Hilton HHonors has released a change in the category structure for HHonors free night redemption using points and a restructured VIP Reward Table for January 15, 2010.
The positive change in the hotel VIP rewards is the opportunity to redeem for 4 and 5 night awards at a discount. This is a huge change and benefits many members who seldom had the opportunity to redeem hotel stays of 6 or more nights.
The HHonors VIP four night reward stay is a competitive advantage against Starwood and Marriott’s 5th night free awards. Currently, 4 night HHonors award stays are available at a 15,000 points discount to HHonors American Express card members as the AXON5 award for Category 5 hotels (125,000 points) and AXON6 award for Category 6 hotels (145,000 points).
VIP Rewards are available to all HHonors elite members (Silver VIP requires 4 stays in a calendar year.)
How does the 2010 HHonors VIP Redemption Chart compare to the Current HHonors VIP Rewards chart?
Currently, Category 5 hotels are 150,000 points for 6 nights and the VIP reward saves nearly 29% on the single night rate of 35,000 points. One issue with HHonors is there is currently no discount on points for stays of fewer than 6 nights unless you are an American Express card member eligible for AXON 4 night reward stays. And PointStretcher discount awards disappeared this summer.
Marriott went the other way in 2009 with the 5th night free redemption change. Previously Marriott Rewards offered a discount on points per night for any multi-night stay beginning with a 2-night reward stay with increasing savings for up to a 40% discount for 7 night award stays. Now there is only a discount on points with a 5 night or longer stay. The cost increased for almost all hotel rewards booked with Marriott Rewards points in 2009. The changes reduced the potential value of many members’ points who favored Marriott hotel stays of 2 to 4 or 6 to 7 nights.
I created comparative graphs of the Hilton HHonors category distribution and Marriott Rewards distribution in October 2008. I was wrong in my prediction last year that Marriott Rewards would see a major category shift in 2009. I based my prediction on the higher proportion of HHonors hotels in higher categories compared to Marriott. Fortunately for consumers the Marriott category shift did not happen to create a double hit devaluing members’ points in 2009.
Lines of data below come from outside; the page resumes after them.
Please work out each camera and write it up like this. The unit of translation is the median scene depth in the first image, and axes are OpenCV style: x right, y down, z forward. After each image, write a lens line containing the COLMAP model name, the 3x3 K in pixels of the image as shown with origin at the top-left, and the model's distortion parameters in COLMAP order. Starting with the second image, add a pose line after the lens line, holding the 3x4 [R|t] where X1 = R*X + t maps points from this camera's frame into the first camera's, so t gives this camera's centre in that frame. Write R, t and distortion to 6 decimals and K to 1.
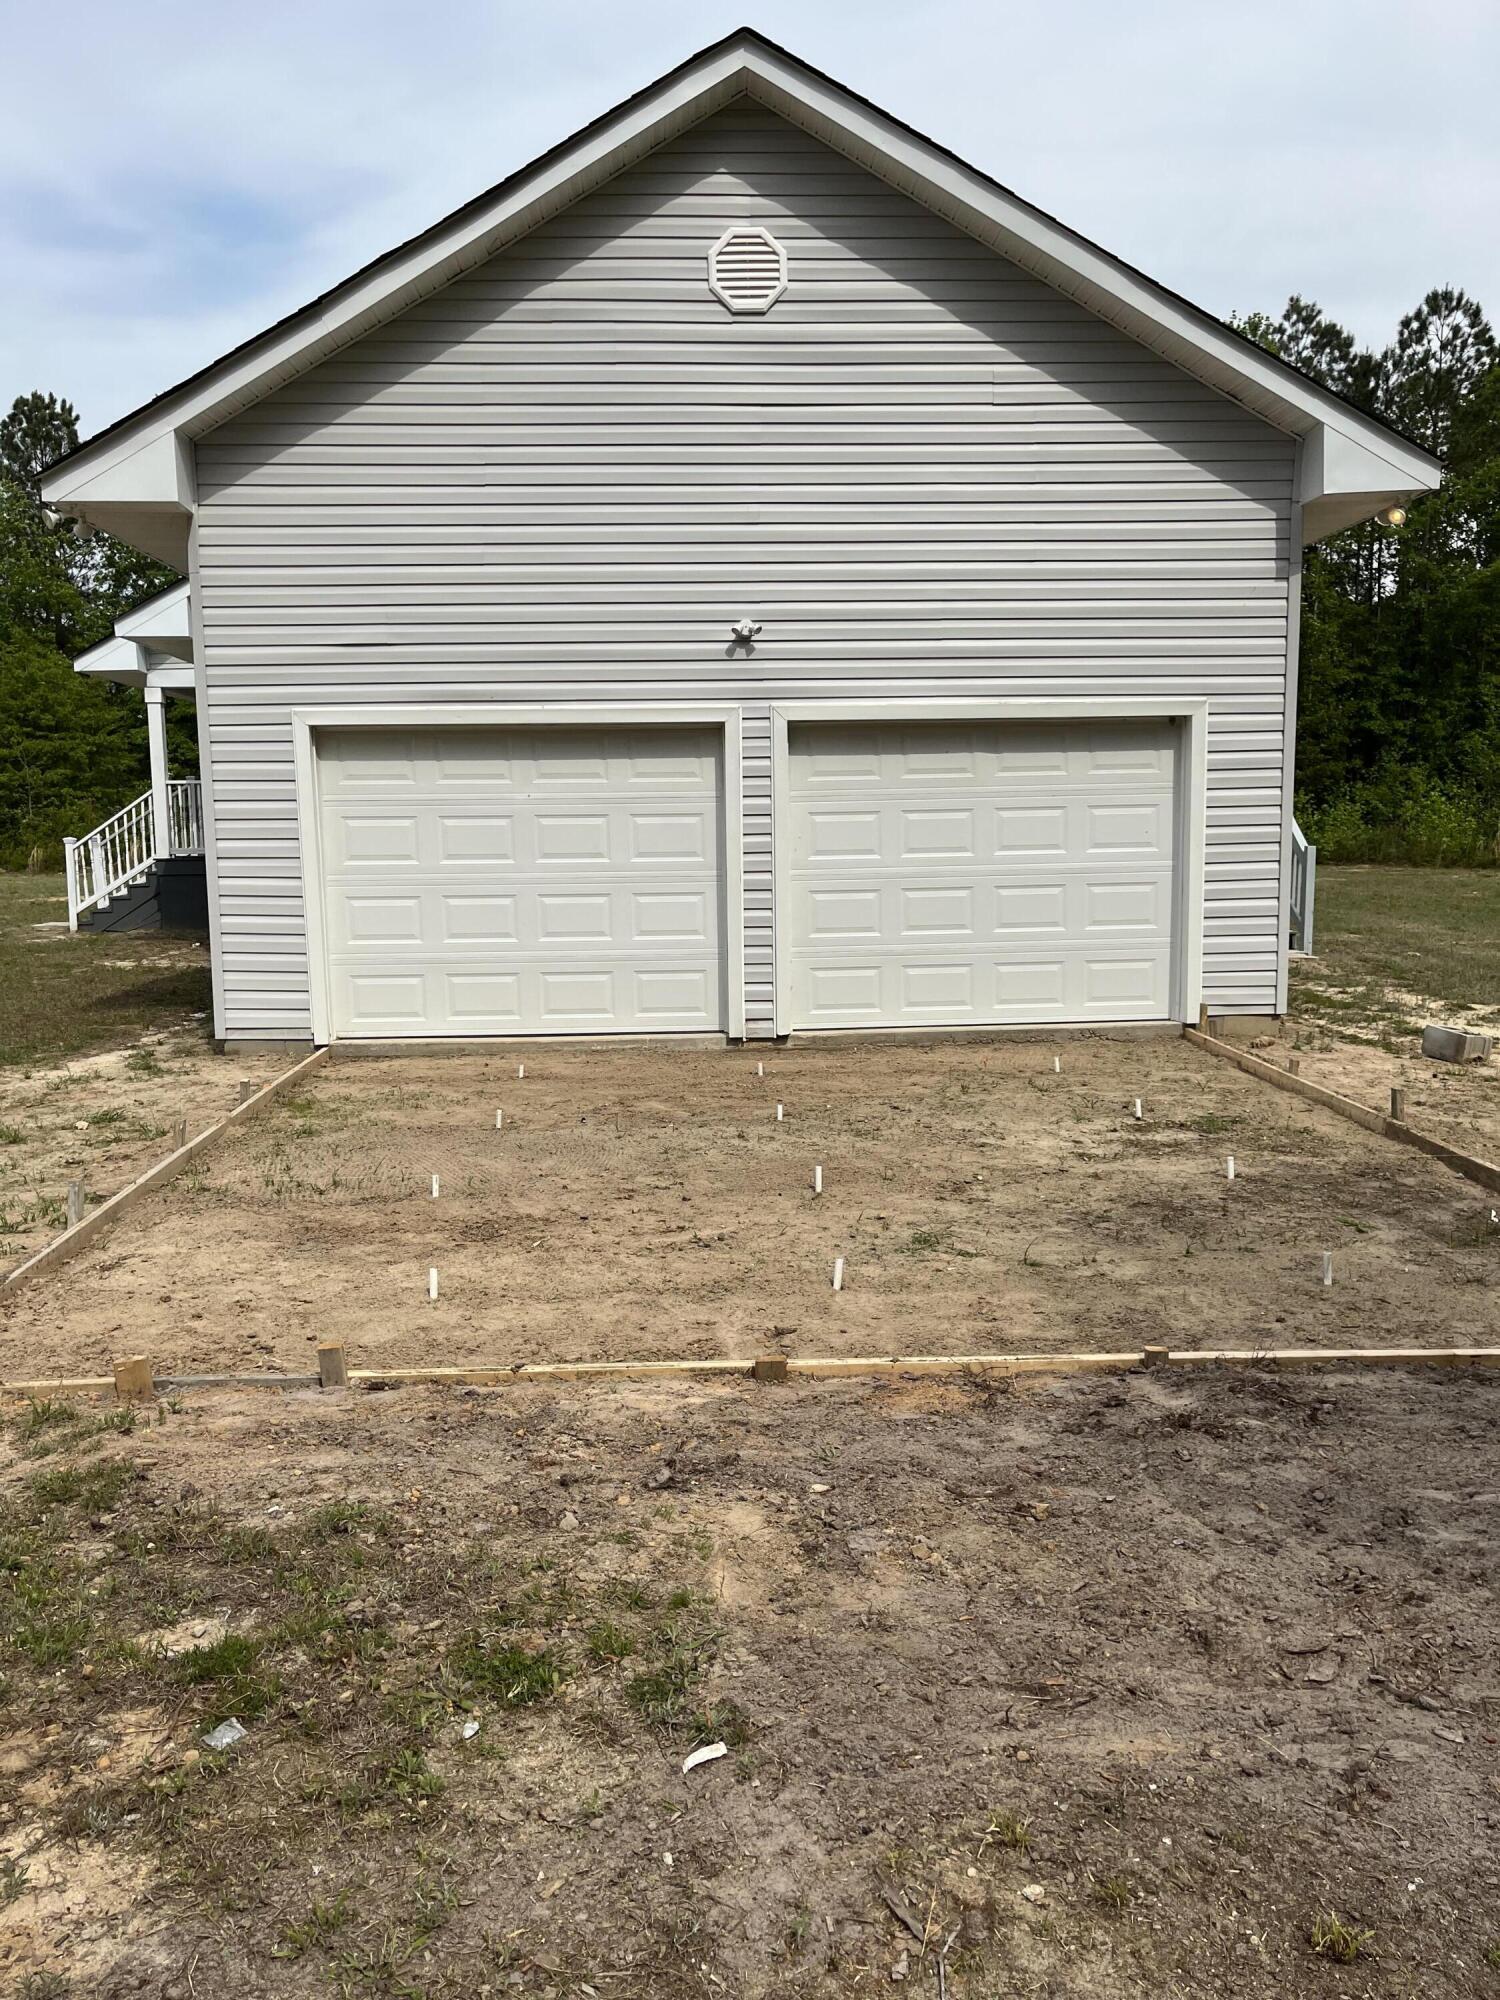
lens RADIAL K [[1524.5, 0, 750.0], [0, 1524.5, 1000.0], [0, 0, 1]] dist [0.054627, -0.005050]
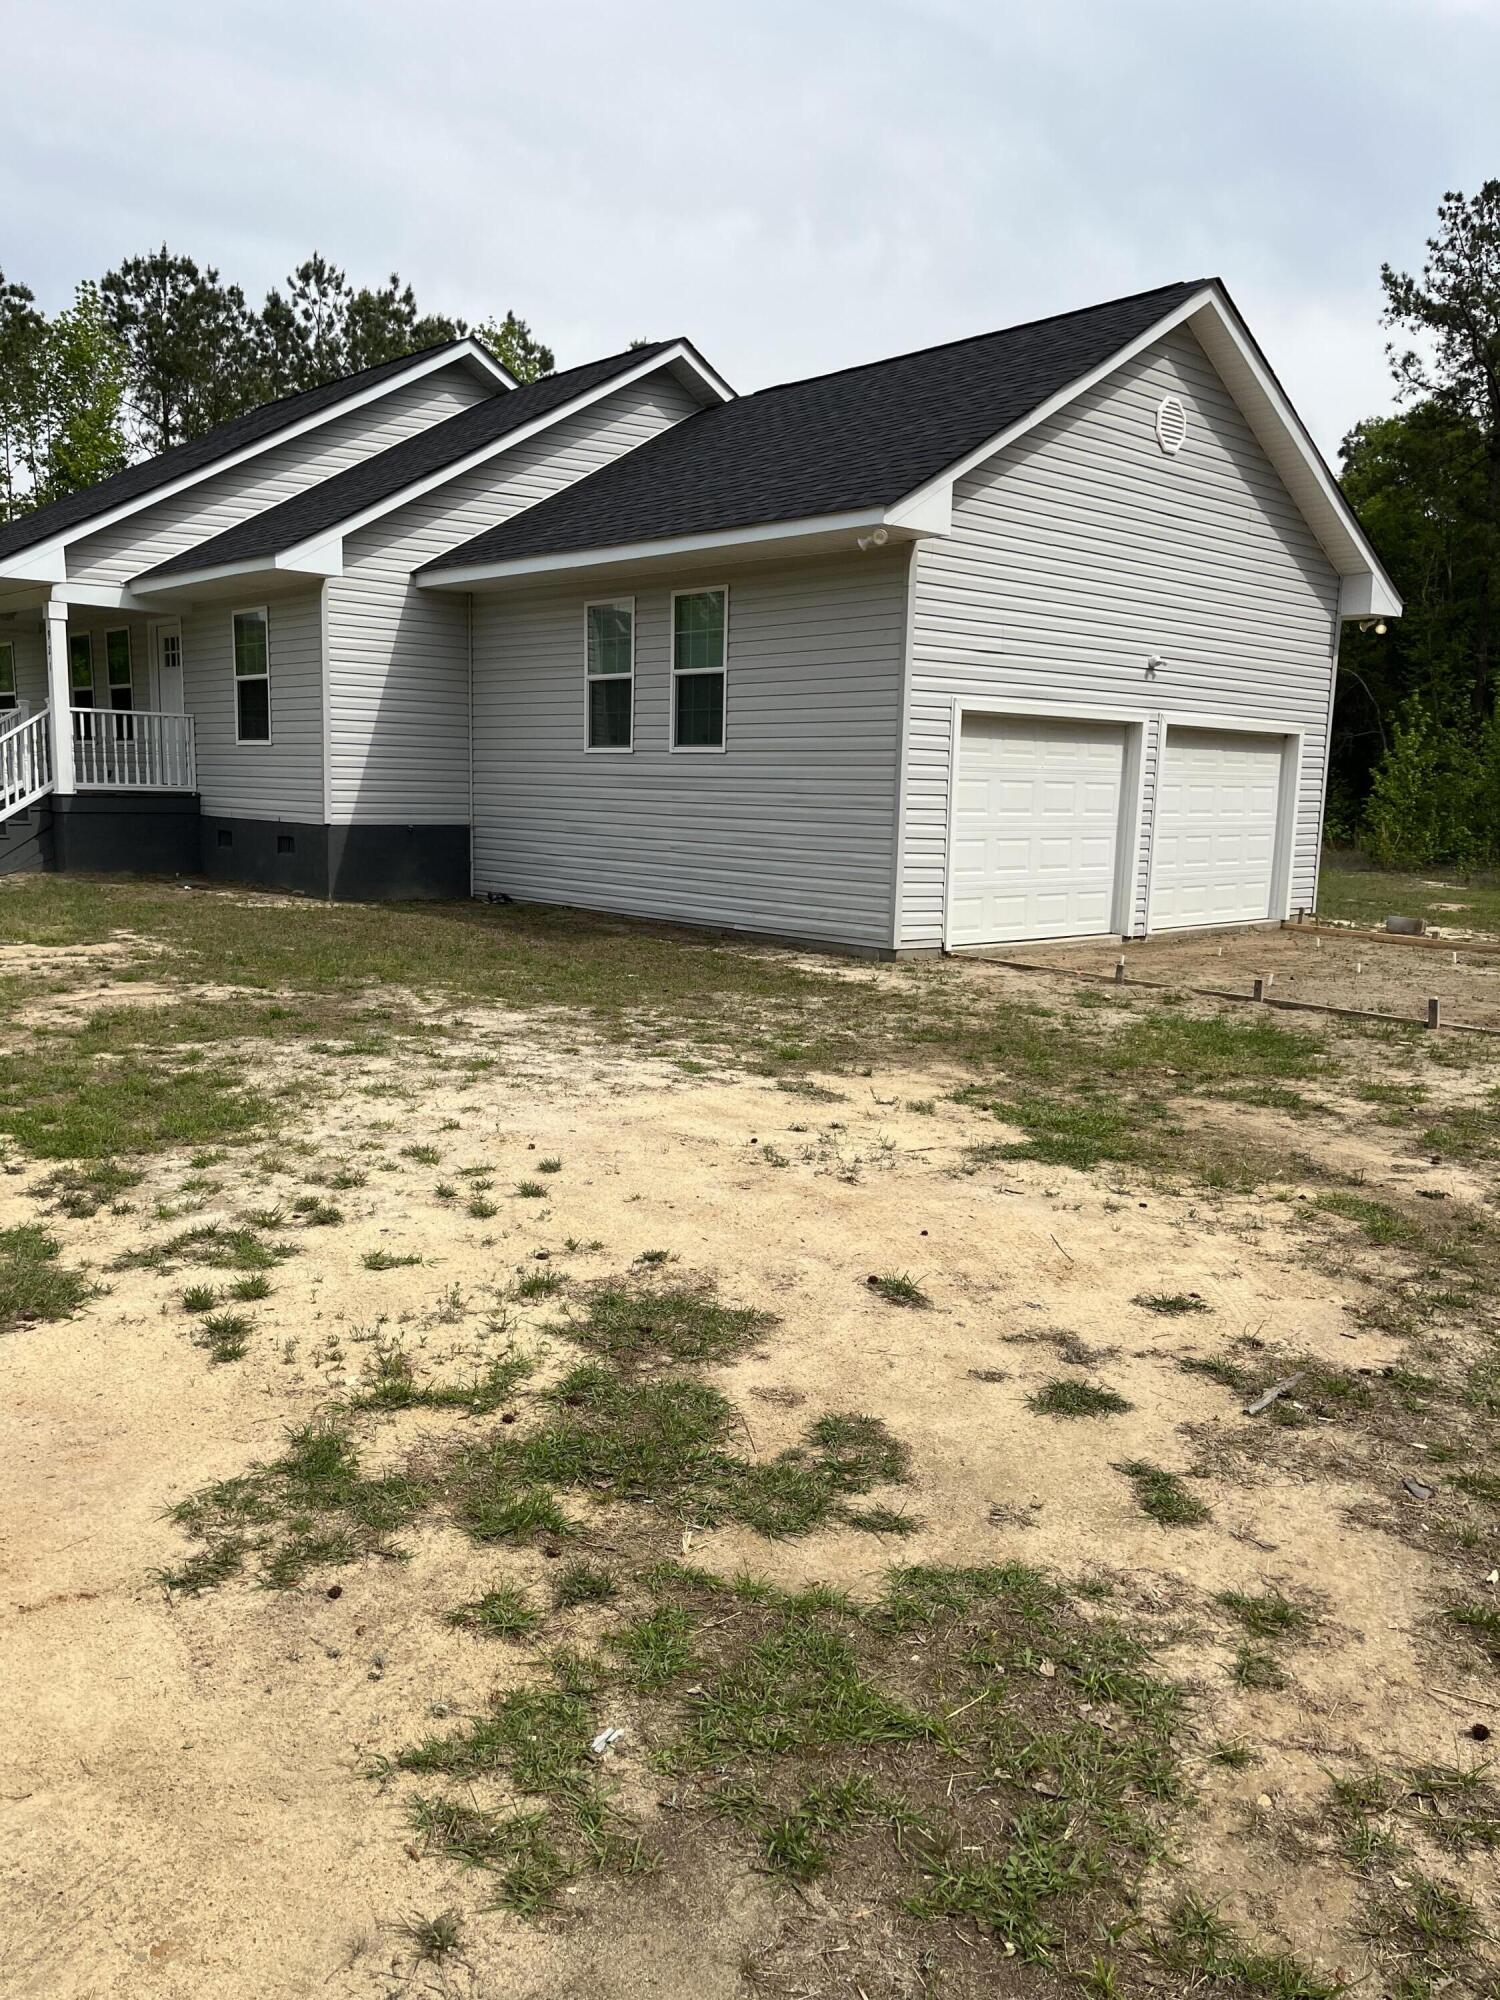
lens RADIAL K [[1524.5, 0, 750.0], [0, 1524.5, 1000.0], [0, 0, 1]] dist [0.054627, -0.005050]
pose [[0.774723, -0.055438, 0.629865, -1.262590], [0.036354, 0.998407, 0.043161, 0.009528], [-0.631254, -0.010540, 0.775504, 0.078543]]
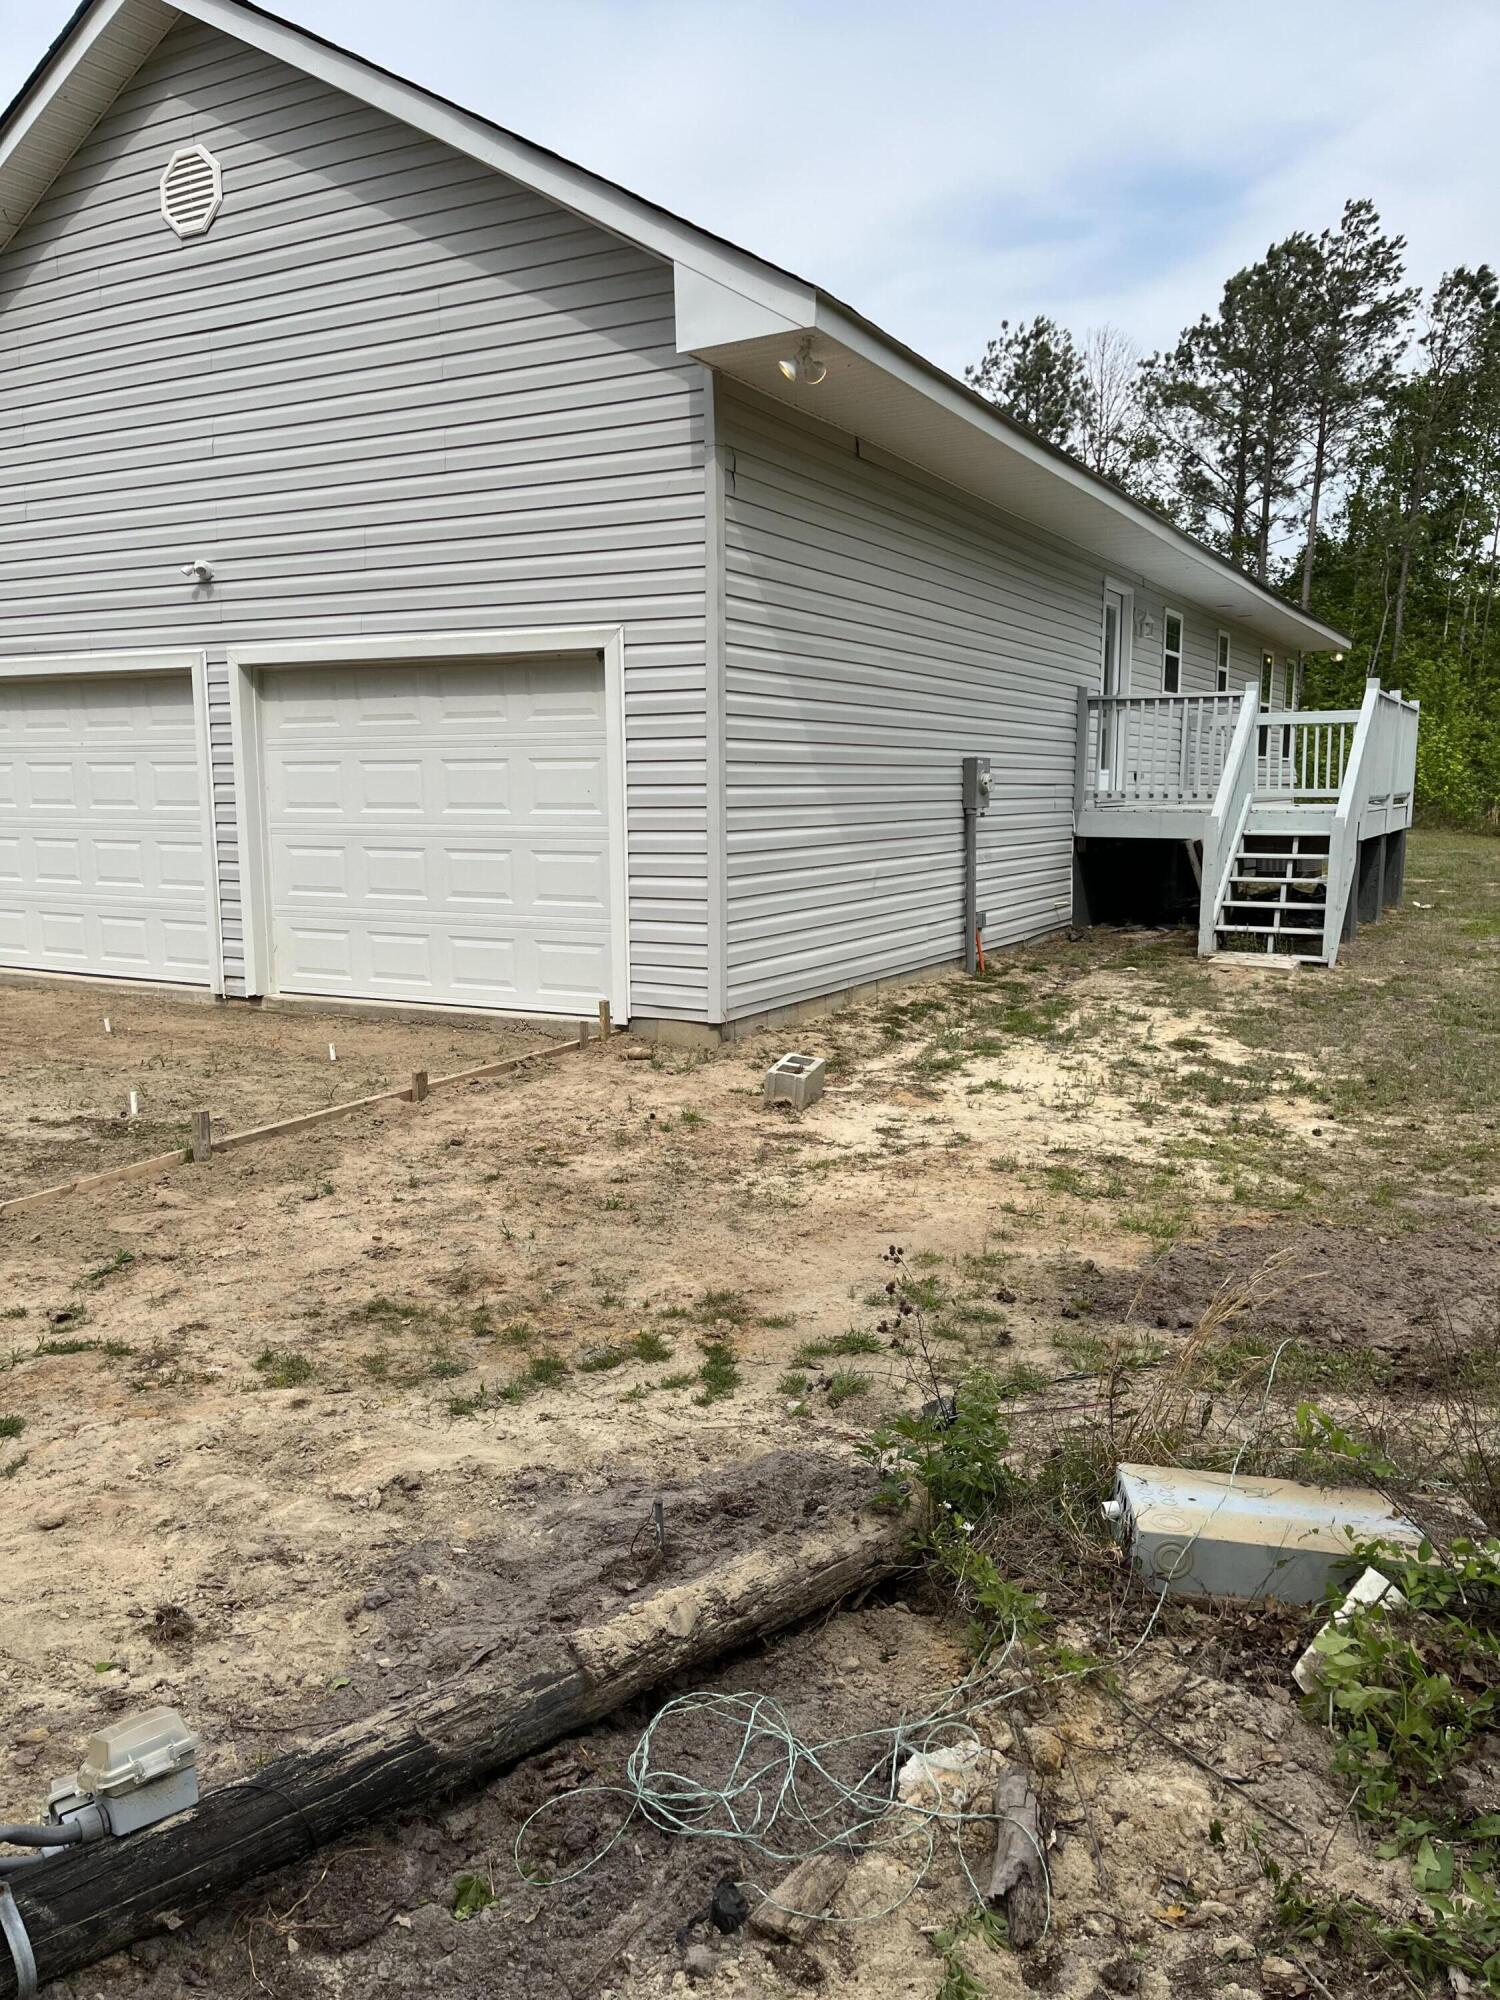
lens RADIAL K [[1495.9, 0, 742.5], [0, 1495.9, 1015.8], [0, 0, 1]] dist [0.032439, -0.063945]
pose [[0.854833, 0.094952, -0.510142, 0.784650], [-0.068146, 0.995143, 0.071033, -0.053544], [0.514409, -0.025957, 0.857152, 0.356332]]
Hilton HHonors Rewards Chart (per night), current for October 13, 2009
There will be a category shift of some properties currently in Category 6 into the new Category 7 redemption.
What remains to be seen is how widespread is the shift from other lower categories to higher categories, e.g. how many Category 3 hotels will move to Category 4 and how many category 4 hotels will move up to Category 5?
This could be a small movement across the 3,200 properties with only a few luxury and really high-demand hotels shifting to the new category 7. Minor shuffling among the other redemption categories could leave most of the 3,200 Hilton brand hotels in their current 2009 category. Some hotels may even move down a redemption category.
On the other hand, the new Category 7 could be accompanied by a wide scale shift upwards in redemption hotel category among the 3,200 hotels, perhaps even involving 25% or more of the properties.
During the years from 2003 to 2007 there was a large shift of hotels upward that created a significant reduction in the overall proportion of hotels in the lower categories of HHonors. Currently, the lower HHonors redemption categories of Opportunity and category 1 are pretty vacant while the categories of 2 and 3 are stuffed.
The 2010 changes could see system-wide recategorization of the 3,200 hotels and may provide a major redistribution of hotels among the 7 hotel categories.
Unfortunately, I predict there will be a shift upwards for a large number of Category 2 and 3 hotels.